Se trata de un momento en el que Oriente y Occidente no sufren el corte que implica toda frontera material y mental, donde las ninfas, por ejemplo, conviven con las vírgenes cristianas, donde el taoísmo reacciona frente a las maneras profundamente medievales –pudiendo ser galas o sajonas– de un emperador chino; donde las diosas de la India se parecen tanto a las mujeres carnales, comunes y enamoradas, que se abren igual que flores conspicuas sobre la tierra, como podemos descubrir en Cuentos orientales, un catálogo sinigual de historias sin etiquetas geopolíticas o planos temporales impuestos por la historia que nos cuenta quien vence.

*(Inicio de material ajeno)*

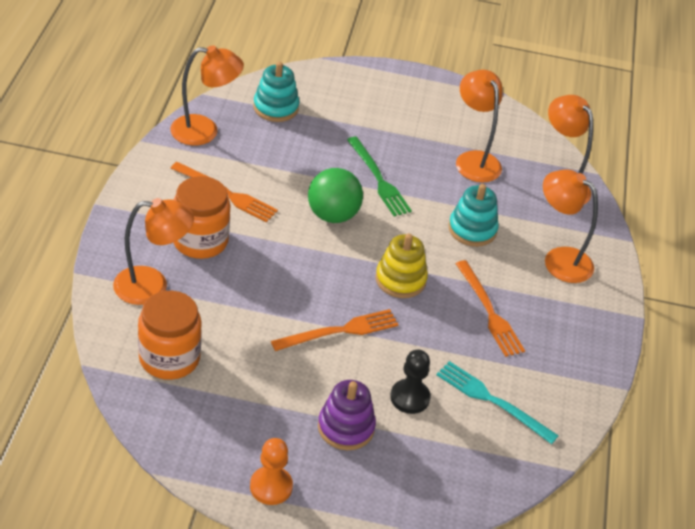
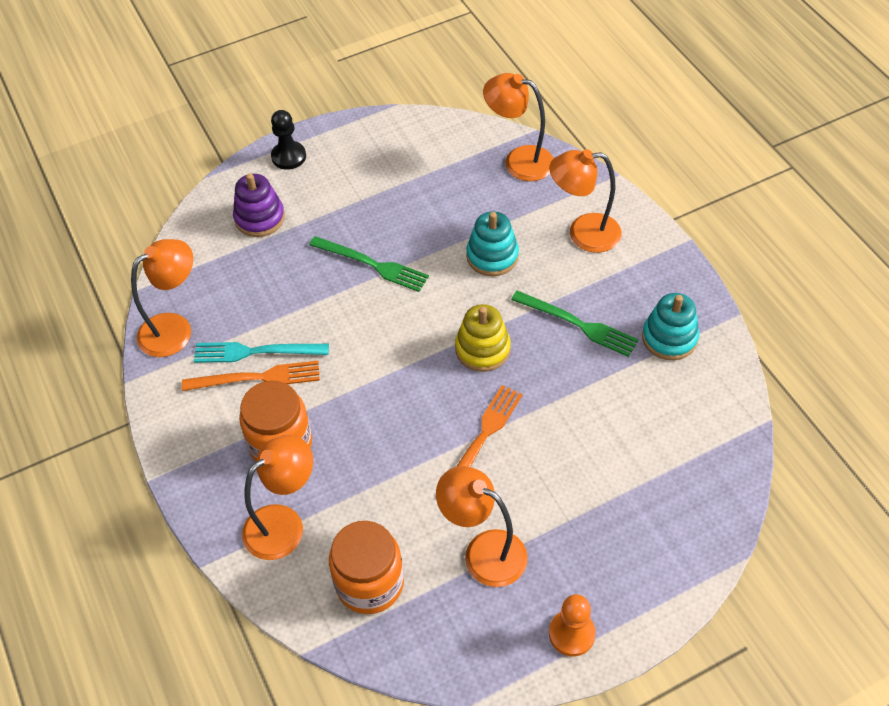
camera: 30 degrees left, 10 degrees up
(276, 107) = (215, 257): turquoise stacking toy -> turquoise stacking toy (669, 338)
(332, 215) = (368, 329): green ball -> none
(346, 427) = (574, 526): purple stacking toy -> purple stacking toy (260, 218)
(410, 397) = (595, 455): black pawn -> black pawn (289, 157)
(474, 160) = (430, 187): orange lamp -> orange lamp (483, 551)
(489, 311) = (578, 324): orange fork -> green fork
(492, 401) = (657, 406): turquoise fork -> turquoise fork (256, 352)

Un momento, repito, que se alza antes de la imbecilidad de los gobernantes romanos y sus excesos de animales heridos, ya que no pueden asir las orillas del poder como lo hizo el último emperador sensible y culto, el Adriano que Yourcenar retrata puntualmente mediante el vehículo de las memorias, un Adriano con él y sin él mismo en la soledad del mando, en el amor que se prohíbe, en el análisis de una Roma que ya no puede ser a golpe de caprichos, de ruina y muerte; de ebriedad y coliseo.
Para llegar a la ficción histórica de esa novela celebrada por la crítica y el tiempo incapaz de perdonar los dislates literarios, Marguerite debió transitar por la vida de otros personajes masculinos también, es decir, de otros seres atormentados por la verdad de su diferencia como es el caso de Alexis o el tratado del inútil combate, la primera historia larga de esta novelista que en esa ocasión borda profundas revelaciones personales de la mano del género epistolar. De tal modo que si analizamos las estructuras narrativas de Marguerite, descubrimos que en el corazón de su discurso siempre hay otro al que se refiere, alguien a quien se toma en cuenta para poder narrar. Explico, en Memorias de Adriano, el protagonista pretende entender qué ha sido de la existencia que le fue dada, qué hizo con ella, por qué. Para ello, se refiere a otra persona, aun cuando sea él mismo un personaje; así que éste escribe para que alguien más lo lea, lo siga, lo tenga junto a su palabra. En Fuegos, libro que sobresale porque la voz femenina que habla de mujeres arquetípicas como Antígona o Climnestra, también le habla a un tú que no es precisamente el lector, sino una persona que probablemente exista a pesar de la historia que se hilvana. Los temas de esa obra circulan entre el desamor, el odio, la traición, el desasosiego.
Otra de las novelas emblemáticas se Yourcenar es Opus nigrum, una brillante disección del ocaso del mundo medieval en la que las supersticiones oscurantistas aún acaban con poblaciones en tiempos de peste negra. El personaje central, Zenon, se debate entre los descubrimientos médicos que devuelven la salud a los enfermos y la persecución del Santo Oficio. En esta obra gana el intenso saber yourceniano, la biblioteca inmaculada y el intenso peregrinaje. Como el médico alquimista que desmenuza los contenidos de la religión y las sectas que florecen en medio de una época híbrida, Marguerite se pregunta, a la mitad del siglo XX, qué hegemonías ideológicas siguen en pie, qué creencias no han sido rebasadas por décadas y décadas de un devenir tal vez circular. He ahí la crítica armónica de esta propuesta literaria, el canon griego que se vuelve frases, exactitud, simetría en la arquitectura de cada novela porque ninguna resulta estridente, exagerada, melosa, panfletaria. Yourcenar no se irrita, reflexiona y encuentra a la manera de los bardos ese ángulo con un fulgor rescatable en nombre de lo que fuimos en otros tiempos, o de lo que pudimos ser, de no haber renunciado al resplandor de la inteligencia cuando el pensamiento se torna único y hermoso.